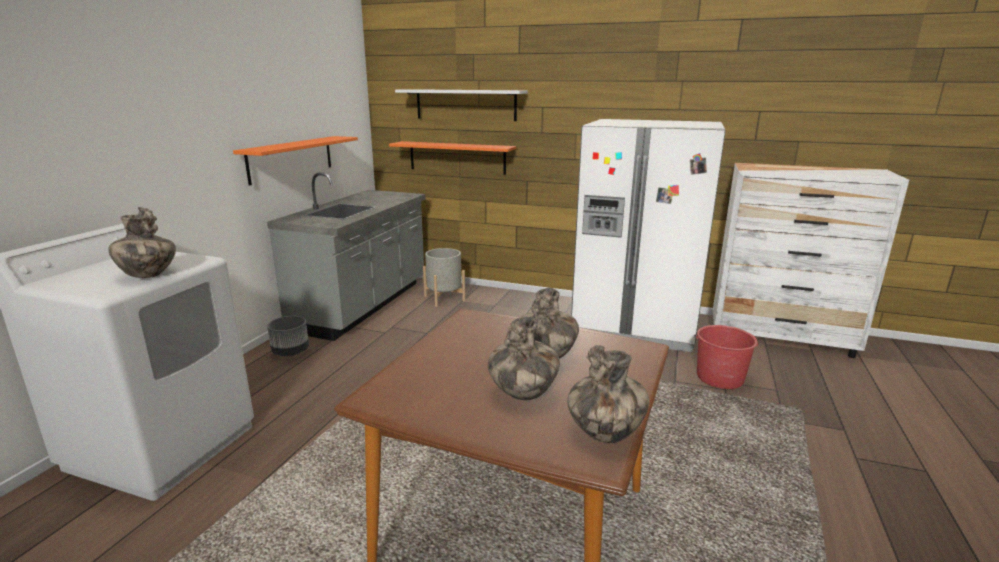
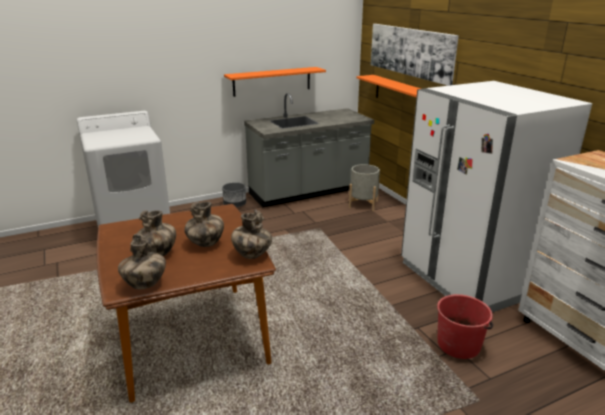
camera: 45 degrees right, 5 degrees up
vase [108,207,176,278] -> vase moved to [231,209,272,259]
white shelf [395,89,528,121] -> picture [371,24,459,86]

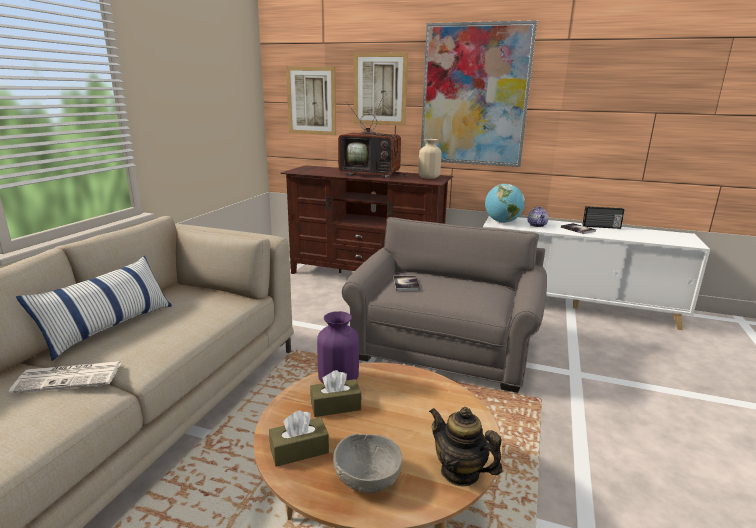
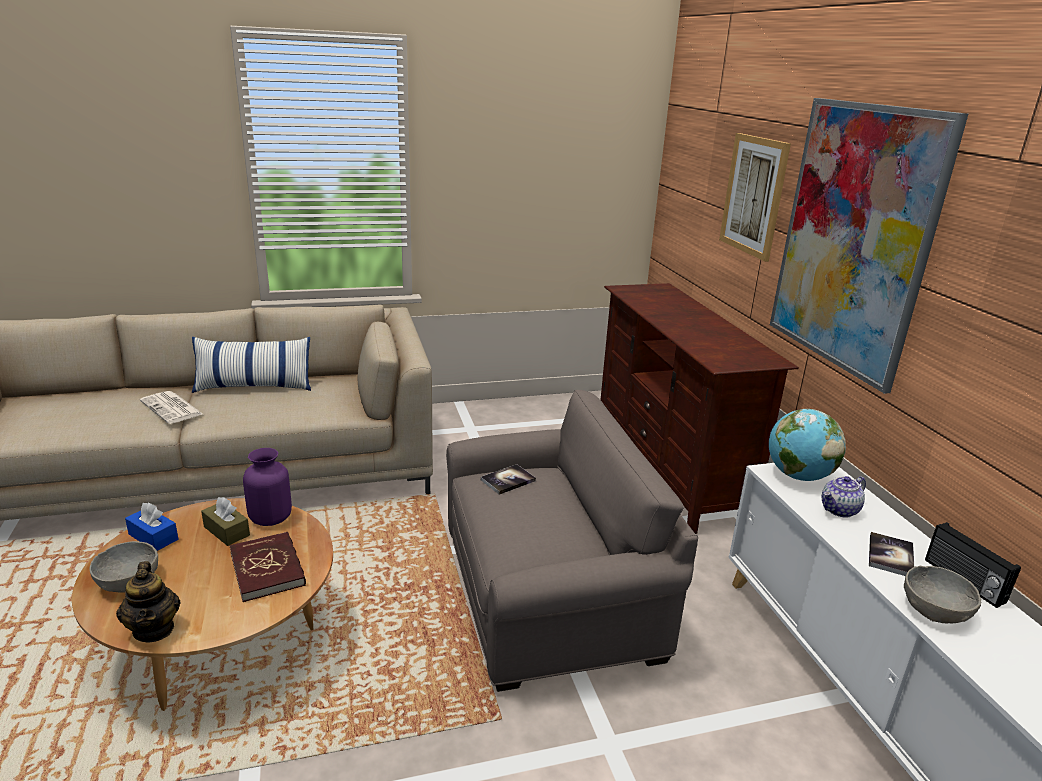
camera: 55 degrees right, 5 degrees up
brown tissue box [269,410,329,467] -> blue tissue box [125,503,178,551]
picture [286,67,336,135] -> none
television [338,98,408,178] -> none
beige vase [418,139,442,179] -> none
teapot [429,407,503,487] -> teapot turned 150 degrees clockwise [116,561,180,643]
none -> red book [229,532,306,602]
none -> grey bowl [904,566,981,623]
_ _ _ _ _ _ _
**Task statement**
Exactly as they appear, transcribe the lines from the top of the material above through the line with "brown tissue box". Omit any picture.

**Your solution**
camera: 45 degrees right, 5 degrees up
vase [108,207,176,278] -> vase moved to [231,209,272,259]
white shelf [395,89,528,121] -> picture [371,24,459,86]

camera: 55 degrees right, 5 degrees up
brown tissue box [269,410,329,467] -> blue tissue box [125,503,178,551]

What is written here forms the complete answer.